Journalist Elizabeth Howard

“A clear sentence is no accident.” — William Zinsser


I attended journalism school at Iowa State University, studying newspaper writing and editing from Giles Fowler and ethics from Professor Barbara Mack.

The Greenlee School of Journalism’s newspaper was the award-winning Iowa State Daily. Five days a week, the staff of full-time students put out a newspaper with university, city, arts, features and sports news.

As a journalist and editor, I approach my work in the “old school” way.

  • Research.
  • Interview.
  • Write.
  • Fact check.
  • Revise.
  • Research and fact check more.
But most importantly, I approach writing with a core sense of story.

Why Stories Matter

Dog Park proponents cheer as mayor OKs park
Local couple leads a group of 3,000 supporters to mayoral approval of local dog park in 2014. The park still has not been built.

While journalists report on news and events, they have a key role: telling a story.

Individuals have a drive to not only tell their own stories, but to read, hear and understand  others’ experiences. When we tell stories, we create

  • empathy
  • a sense of commonality
  • an understanding of social and historical context
  • an expanded sense of self and identity
  • a clearer sense of “place”

From news to blogs, story telling reaches readers and makes human connection. A journalists role is to seek out the stories that need to be told, and to tell them with empathy.


When the concept of objectivity originally evolved, it did not imply that journalists were free of bias. It called, rather, for a consistent method of testing information a transparent approach to evidence“ precisely so that personal and cultural biases would not undermine the accuracy of the work. The method is objective, not the journalist.

American Press Institute (API)


How Journalism Shapes Us

[Journalism’s] value flows from its purpose, to provide people with verified information they can use to make better decisions, and its practices, the most important of which is a systematic process a discipline of verification“ that journalists use to find not just the facts, but also the truth about the facts.”  — API

Attorneys Bellis Kelly and Casey at town Inland Wetlands Committee meeting, covered by local newspaper
Attorneys Bellis Kelly and Casey at town Inland Wetlands Committee meeting, covered by local newspaper

When a community supports ethical and methodical journalism, the result is a more healthy community. There is an onslaught of information and communication, most which is not verified or tested.

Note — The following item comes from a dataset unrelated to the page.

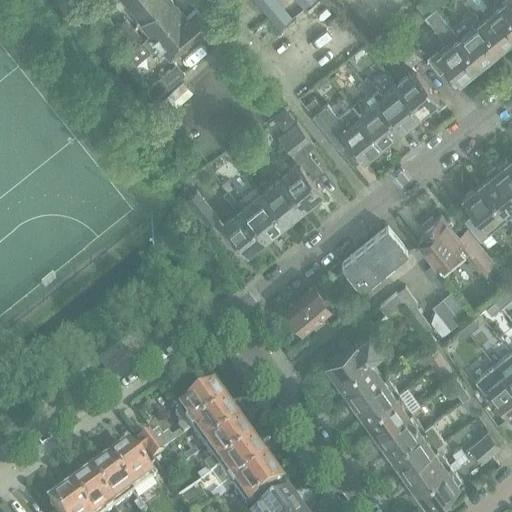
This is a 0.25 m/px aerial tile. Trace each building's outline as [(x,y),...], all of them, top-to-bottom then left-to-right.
[(136,64),(158,44),(170,57),(209,24),(196,8),(186,16),(172,0),(122,0),(134,14),(150,34),(121,60),(127,66),(133,61),(136,64)] [(253,0),(278,29),(292,18),(280,5),(276,0),(253,0)] [(451,26),(430,1),(429,0),(421,0),(416,4),(447,45),(438,53),(436,51),(428,58),(439,72),(447,66),(459,80),(480,62),(451,26)] [(501,46),(511,36),(511,17),(498,0),(478,16),(472,9),(472,10),(501,46)] [(511,0),(498,0),(511,17),(511,0)] [(480,62),(501,46),(472,10),(462,17),(451,26),(480,62)] [(108,16),(99,24),(106,33),(113,28),(116,25),(108,16)] [(143,38),(126,17),(116,25),(113,28),(114,29),(109,33),(125,53),(143,38)] [(411,65),(420,57),(399,33),(389,40),(411,65)] [(155,100),(185,73),(176,63),(149,87),(149,88),(146,90),(155,100)] [(396,85),(419,114),(438,99),(415,70),(396,85)] [(385,94),(376,89),(367,78),(363,82),(372,94),(373,94),(378,100),(377,100),(400,129),(419,114),(396,85),(385,94)] [(183,81),(167,95),(177,107),(193,93),(183,81)] [(368,97),(372,94),(363,82),(358,85),(368,97)] [(382,144),(400,129),(377,100),(359,115),(351,105),(382,144)] [(382,144),(351,105),(337,117),(327,103),(321,107),(318,104),(309,111),(337,147),(338,146),(354,165),(361,159),(362,160),(382,144)] [(287,129),(296,122),(287,110),(275,119),(285,131),(287,129)] [(303,150),(313,142),(296,122),(287,129),(303,150)] [(294,157),(303,150),(287,129),(285,131),(277,137),(294,157)] [(242,153),(235,146),(228,152),(234,159),(242,153)] [(511,156),(508,160),(506,157),(496,165),(511,185),(511,156)] [(280,178),(303,207),(323,192),(299,163),(280,178)] [(511,185),(496,165),(487,172),(489,175),(480,182),(507,216),(511,211),(511,185)] [(284,223),(303,207),(280,178),(261,194),(284,223)] [(473,212),(464,219),(488,248),(497,240),(488,228),(498,220),(499,222),(507,216),(480,182),(463,196),(465,200),(464,201),(473,212)] [(209,227),(219,219),(197,191),(188,198),(191,205),(209,227)] [(232,207),(237,203),(227,191),(223,195),(232,207)] [(265,238),(284,223),(261,194),(242,209),(265,238)] [(246,253),(265,238),(242,209),(223,224),(246,253)] [(495,264),(482,247),(468,230),(459,237),(441,214),(435,219),(433,216),(423,224),(425,226),(422,229),(427,234),(417,242),(429,257),(442,273),(467,252),(484,273),(495,264)] [(361,287),(408,250),(388,225),(342,263),(361,287)] [(446,279),(444,277),(434,263),(425,270),(438,286),(439,285),(453,301),(458,297),(445,280),(446,279)] [(511,275),(511,274),(504,264),(499,268),(508,279),(511,275)] [(304,329),(332,306),(315,285),(287,308),(304,329)] [(417,306),(417,303),(405,286),(397,292),(404,301),(403,302),(409,309),(424,330),(431,326),(417,306)] [(387,314),(403,302),(404,301),(397,292),(380,306),(387,314)] [(496,300),(501,306),(510,298),(505,292),(496,300)] [(491,314),(501,306),(496,300),(486,308),(491,314)] [(457,320),(443,303),(435,309),(431,321),(442,335),(451,328),(450,326),(457,320)] [(464,326),(469,333),(479,325),(473,318),(464,326)] [(460,340),(469,333),(464,326),(454,334),(460,340)] [(382,352),(368,333),(326,363),(342,386),(340,388),(348,400),(379,378),(369,364),(374,360),(373,358),(382,352)] [(433,367),(444,359),(437,348),(425,356),(433,367)] [(511,354),(510,352),(495,365),(501,372),(511,386),(511,354)] [(444,359),(433,367),(441,378),(452,370),(444,359)] [(511,414),(511,386),(501,372),(495,365),(476,380),(485,392),(487,390),(509,417),(511,414)] [(364,416),(398,392),(393,383),(386,388),(379,378),(348,400),(356,410),(358,409),(364,416)] [(457,378),(450,383),(462,401),(470,396),(457,378)] [(198,398),(195,394),(175,409),(178,413),(175,415),(181,424),(178,426),(185,436),(191,432),(227,407),(221,399),(223,395),(217,389),(214,389),(213,388),(198,398)] [(374,436),(408,412),(402,403),(405,401),(398,392),(364,416),(370,425),(368,427),(374,436)] [(470,397),(462,402),(469,412),(477,406),(470,397)] [(231,407),(228,408),(227,407),(191,432),(205,450),(240,426),(233,417),(235,413),(231,407)] [(389,453),(424,428),(418,419),(415,422),(408,412),(374,436),(381,446),(384,444),(389,453)] [(241,428),(240,426),(205,450),(213,462),(206,466),(208,470),(211,474),(218,470),(253,445),(248,437),(250,433),(245,427),(241,428)] [(400,472),(434,448),(427,439),(430,437),(424,428),(389,453),(395,461),(393,463),(400,472)] [(174,444),(184,437),(181,432),(170,440),(174,444)] [(152,463),(165,454),(149,433),(137,442),(139,445),(152,463)] [(479,441),(491,454),(499,446),(487,433),(479,441)] [(483,461),(491,454),(479,441),(471,448),(483,461)] [(154,464),(152,463),(139,445),(130,451),(127,447),(119,452),(116,451),(109,456),(109,460),(107,461),(133,496),(153,481),(152,480),(153,479),(147,470),(154,464)] [(258,446),(254,446),(253,445),(218,470),(232,489),(267,464),(262,457),(264,453),(258,446)] [(461,447),(452,453),(456,459),(463,454),(465,453),(461,447)] [(415,488),(449,464),(443,455),(440,457),(434,448),(400,472),(407,483),(410,481),(415,488)] [(198,455),(194,451),(183,458),(187,463),(198,455)] [(449,464),(415,488),(430,509),(440,500),(442,503),(451,495),(449,492),(459,483),(454,477),(457,474),(454,470),(461,465),(460,463),(468,458),(465,453),(463,454),(456,459),(449,464)] [(114,510),(133,496),(107,461),(100,467),(96,465),(90,469),(90,474),(88,475),(114,510)] [(272,465),(268,466),(267,464),(232,489),(246,508),(281,483),(275,476),(277,472),(272,465)] [(201,482),(211,474),(208,470),(197,478),(201,482)] [(110,511),(114,510),(88,475),(81,480),(77,479),(71,484),(71,488),(68,489),(85,511),(110,511)] [(85,511),(68,489),(58,493),(51,498),(51,502),(49,504),(54,511),(85,511)] [(214,501),(225,493),(222,489),(211,497),(214,501)] [(288,497),(286,494),(285,494),(260,511),(298,511),(294,506),(295,504),(290,497),(288,497)] [(137,511),(146,511),(139,502),(134,506),(137,511)]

Journalists like myself have been trained in the process of research, balance, verification, ethical use of information and sources, and responsibility to the reading public.

Who I Trained with

The team I trained up with includes:

Reed Landberg, Bloomberg News Global renewable energy & environment team leader
Holli Hartman, attorney
Jennifer Wilson, Author & Health Editor for the Meredith Corporation
Christine Romans, CNN Business News Anchor
Nicole Saylor, Head of the Archive, American Folklife Center, Library of Congress
Troy McCullough, Wall Street Journal Asia Editor
Jennifer Jacobs, Bloomberg News Political Correspondent
Pete Grathoff
, Kansas City Star Sports Writer
Colleen Bradford Krantz, Independent Film Director
Becky Waller BausmanSenior Vice President of Strategy at Duarte, Inc.  

Our team learned the ethical, political, and moral necessity of journalism. The free and open press protects the common citizen from unregulated power. It creates a system of checks and balances. A journalist strives to monitor power and maintain independence from those we cover.

But more importantly, the role of journalist is to act as an agent of translation: To transfer information and stories — often in pieces and scattered across departments and geography — to readers. This kind of work allows people to comprehend complex issues, and citizens to vote.